Pictures with circuit source files:

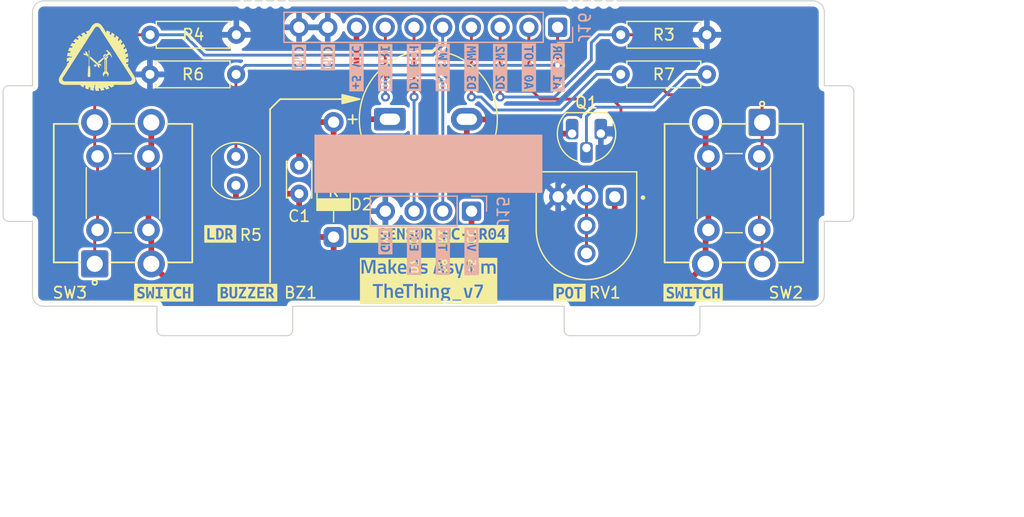
<source format=kicad_pcb>
(kicad_pcb
	(version 20241229)
	(generator "pcbnew")
	(generator_version "9.0")
	(general
		(thickness 1.6)
		(legacy_teardrops no)
	)
	(paper "A4")
	(title_block
		(title "TheThing")
		(date "2025-05-09")
		(rev "v7")
		(company "Maker's Asylum")
	)
	(layers
		(0 "F.Cu" signal)
		(2 "B.Cu" signal)
		(5 "F.SilkS" user "F.Silkscreen")
		(7 "B.SilkS" user "B.Silkscreen")
		(1 "F.Mask" user)
		(3 "B.Mask" user)
		(17 "Dwgs.User" user "User.Drawings")
		(25 "Edge.Cuts" user)
		(27 "Margin" user)
		(31 "F.CrtYd" user "F.Courtyard")
		(29 "B.CrtYd" user "B.Courtyard")
		(35 "F.Fab" user)
		(33 "B.Fab" user)
	)
	(setup
		(stackup
			(layer "F.SilkS"
				(type "Top Silk Screen")
			)
			(layer "F.Mask"
				(type "Top Solder Mask")
				(thickness 0.01)
			)
			(layer "F.Cu"
				(type "copper")
				(thickness 0.035)
			)
			(layer "dielectric 1"
				(type "core")
				(thickness 1.51)
				(material "FR4")
				(epsilon_r 4.5)
				(loss_tangent 0.02)
			)
			(layer "B.Cu"
				(type "copper")
				(thickness 0.035)
			)
			(layer "B.Mask"
				(type "Bottom Solder Mask")
				(thickness 0.01)
			)
			(layer "B.SilkS"
				(type "Bottom Silk Screen")
			)
			(copper_finish "HAL SnPb")
			(dielectric_constraints no)
		)
		(pad_to_mask_clearance 0)
		(allow_soldermask_bridges_in_footprints no)
		(tenting front back)
		(aux_axis_origin 70 70)
		(grid_origin 70 70)
		(pcbplotparams
			(layerselection 0x00000000_00000000_55555555_555555f0)
			(plot_on_all_layers_selection 0x00000000_00000000_00000000_00000000)
			(disableapertmacros no)
			(usegerberextensions no)
			(usegerberattributes yes)
			(usegerberadvancedattributes yes)
			(creategerberjobfile no)
			(dashed_line_dash_ratio 12.000000)
			(dashed_line_gap_ratio 3.000000)
			(svgprecision 4)
			(plotframeref no)
			(mode 1)
			(useauxorigin no)
			(hpglpennumber 1)
			(hpglpenspeed 20)
			(hpglpendiameter 15.000000)
			(pdf_front_fp_property_popups yes)
			(pdf_back_fp_property_popups yes)
			(pdf_metadata yes)
			(pdf_single_document no)
			(dxfpolygonmode yes)
			(dxfimperialunits no)
			(dxfusepcbnewfont yes)
			(psnegative no)
			(psa4output no)
			(plot_black_and_white yes)
			(sketchpadsonfab no)
			(plotpadnumbers no)
			(hidednponfab no)
			(sketchdnponfab yes)
			(crossoutdnponfab yes)
			(subtractmaskfromsilk yes)
			(outputformat 3)
			(mirror no)
			(drillshape 0)
			(scaleselection 1)
			(outputdirectory "gerber/")
		)
	)
	(net 0 "")
	(net 1 "Net-(D2-A)")
	(net 2 "/Add_on_Board/D6")
	(net 3 "Net-(Q1-B)")
	(net 4 "/Add_on_Board/D7")
	(net 5 "/Add_on_Board/D2")
	(net 6 "/Add_on_Board/D4")
	(net 7 "/Add_on_Board/D3")
	(net 8 "/Add_on_Board/A0")
	(net 9 "/Add_on_Board/5V")
	(net 10 "/Add_on_Board/GND")
	(net 11 "/Add_on_Board/A1")
	(footprint "kibuzzard-67A22DF7" (layer "F.Cu") (at 70 125.6))
	(footprint "BagTag:MouseBiteHole_0.5mm" (layer "F.Cu") (at 57.5 105.2 180))
	(footprint "BagTag:MouseBiteHole_0.5mm" (layer "F.Cu") (at 85.5 105.2 180))
	(footprint "kibuzzard-67A22DCA" (layer "F.Cu") (at 46.6 130.8))
	(footprint "BagTag:R_Axial_DIN0207_L6.3mm_D2.5mm_P7.62mm_Horizontal" (layer "F.Cu") (at 45.4 108))
	(footprint "kibuzzard-67A22DE4" (layer "F.Cu") (at 93.4 130.8))
	(footprint "BagTag:SWITCH_PUSH_6mm_12mm" (layer "F.Cu") (at 97 122 -90))
	(footprint "BagTag:MouseBiteHole_0.5mm" (layer "F.Cu") (at 56.5 105.2 180))
	(footprint "BagTag:R_Axial_DIN0207_L6.3mm_D2.5mm_P7.62mm_Horizontal" (layer "F.Cu") (at 87 108))
	(footprint "BagTag:MouseBiteHole_0.5mm" (layer "F.Cu") (at 54.5 105.2 180))
	(footprint "BagTag:MouseBiteHole_0.5mm" (layer "F.Cu") (at 86.5 105.2 180))
	(footprint "BagTag:MouseBiteHole_0.5mm" (layer "F.Cu") (at 84.5 105.2 180))
	(footprint "BagTag:R_LDR_4.9x4.2mm_P2.54mm_Vertical" (layer "F.Cu") (at 52.982 121.308 90))
	(footprint "BagTag:TRIM_601040" (layer "F.Cu") (at 83.97 125.194 180))
	(footprint "BagTag:C_Disc_D3.0mm_W2.0mm_P2.50mm" (layer "F.Cu") (at 58.57 122.05 90))
	(footprint "BagTag:TO-92_HandSolder" (layer "F.Cu") (at 85.24 116.736 180))
	(footprint "BagTag:D_DO-41_SOD81_P10.16mm_Horizontal" (layer "F.Cu") (at 61.618 125.88 90))
	(footprint "BagTag:R_Axial_DIN0207_L6.3mm_D2.5mm_P7.62mm_Horizontal" (layer "F.Cu") (at 53 111.5 180))
	(footprint "BagTag:MouseBiteHole_0.5mm" (layer "F.Cu") (at 55.5 105.2 180))
	(footprint "BagTag:MouseBiteHole_0.5mm" (layer "F.Cu") (at 83.5 105.2 180))
	(footprint "BagTag:MouseBiteHole_0.5mm" (layer "F.Cu") (at 53.5 105.2 180))
	(footprint "BagTag:SWITCH_PUSH_6mm_12mm" (layer "F.Cu") (at 43 122 90))
	(footprint "BagTag:Buzzer_12x9.5RM7.6" (layer "F.Cu") (at 69.99 115.466))
	(footprint "kibuzzard-67A22DDD" (layer "F.Cu") (at 82.47 130.8))
	(footprint "BagTag:MouseBiteHole_0.5mm" (layer "F.Cu") (at 82.5 105.2 180))
	(footprint "kibuzzard-67A22DD3" (layer "F.Cu") (at 51.6 125.6))
	(footprint "BagTag:R_Axial_DIN0207_L6.3mm_D2.5mm_P7.62mm_Horizontal" (layer "F.Cu") (at 87 111.5))
	(footprint "kibuzzard-681BBDCE" (layer "F.Cu") (at 54 130.8))
	(footprint "BagTag:PinSocket_1x04_P2.54mm_Vertical" (layer "B.Cu") (at 73.81 123.594 90))
	(footprint "kibuzzard-681CE6EC" (layer "B.Cu") (at 68.72 110.894 90))
	(footprint "kibuzzard-681CE6D9" (layer "B.Cu") (at 61.11 110.005 90))
	(footprint "kibuzzard-681CE6E6" (layer "B.Cu") (at 66.18 110.894 90))
	(footprint "kibuzzard-67A122C1" (layer "B.Cu") (at 66.19 126.261 90))
	(footprint "kibuzzard-681CE715" (layer "B.Cu") (at 81.42 110.894 90))
	(footprint "kibuzzard-681CE705" (layer "B.Cu") (at 73.8 110.894 90))
	(footprint "kibuzzard-681CE710" (layer "B.Cu") (at 78.88 110.894 90))
	(footprint "kibuzzard-681CE6E0"
		(layer "B.Cu")
		(uuid "9ec0156c-788d-42b8-90c1-0d70bb6b55a7")
		(at 63.64 110.894 90)
		(descr "Generated with KiBuzzard")
		(tags "kb_params=eyJBbGlnbm1lbnRDaG9pY2UiOiAiQ2VudGVyIiwgIkNhcExlZnRDaG9pY2UiOiAiWyIsICJDYXBSaWdodENob2ljZSI6ICJdIiwgIkZvbnRDb21ib0JveCI6ICJVYnVudHVNb25vLUIiLCAiSGVpZ2h0Q3RybCI6IDAuOCwgIkxheWVyQ29tYm9Cb3giOiAiRi5TaWxrUyIsICJMaW5lU3BhY2luZ0N0cmwiOiAxLjgsICJNdWx0aUxpbmVUZXh0IjogIis1IFZDQyIsICJQYWRkaW5nQm90dG9tQ3RybCI6IDIuMCwgIlBhZGRpbmdMZWZ0Q3RybCI6IDIuMCwgIlBhZGRpbmdSaWdodEN0cmwiOiAyLjAsICJQYWRkaW5nVG9wQ3RybCI6IDIuMCwgIldpZHRoQ3RybCI6IDEuMCwgImFkdmFuY2VkQ2hlY2tib3giOiBmYWxzZSwgImlubGluZUZvcm1hdFRleHRib3giOiBmYWxzZSwgImxpbmVvdmVyU3R5bGVDaG9pY2UiOiAiU3F1YXJlIiwgImxpbmVvdmVyVGhpY2tuZXNzQ3RybCI6IDF9")
		(property "Reference" "kibuzzard-681CE6E0"
			(at 0 3.680849 270)
			(layer "B.SilkS")
			(hide yes)
			(uuid "0b702b3b-970a-4008-9f02-5494810d228b")
			(effects
				(font
					(size 0.001 0.001)
					(thickness 0.15)
				)
				(justify mirror)
			)
		)
		(property "Value" "G***"
			(at 0 -3.680849 270)
			(layer "B.SilkS")
			(hide yes)
			(uuid "c58bfc9f-24c9-4ff5-81fa-8a02978ac109")
			(effects
				(font
					(size 0.001 0.001)
					(thickness 0.15)
				)
				(justify mirror)
			)
		)
		(property "Datasheet" ""
			(at 0 0 270)
			(layer "B.Fab")
			(hide yes)
			(uuid "8f8320d2-e949-4ba8-86d9-33d3ad298c4e")
			(effects
				(font
					(size 1.27 1.27)
					(thickness 0.15)
				)
				(justify mirror)
			)
		)
		(property "Description" ""
			(at 0 0 270)
			(layer "B.Fab")
			(hide yes)
			(uuid "2aa082a8-3617-4837-8e96-8a116de07991")
			(effects
				(font
					(size 1.27 1.27)
					(thickness 0.15)
				)
				(justify mirror)
			)
		)
		(attr board_only exclude_from_pos_files exclude_from_bom)
		(fp_poly
			(pts
				(xy -1.89273 0.6328
... [323691 chars truncated]
</source>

Instructions for the task ▸ Check every line of the entries for "Silkscreen" and report how many lines contain it, without any other words.

Answer below ▸ 2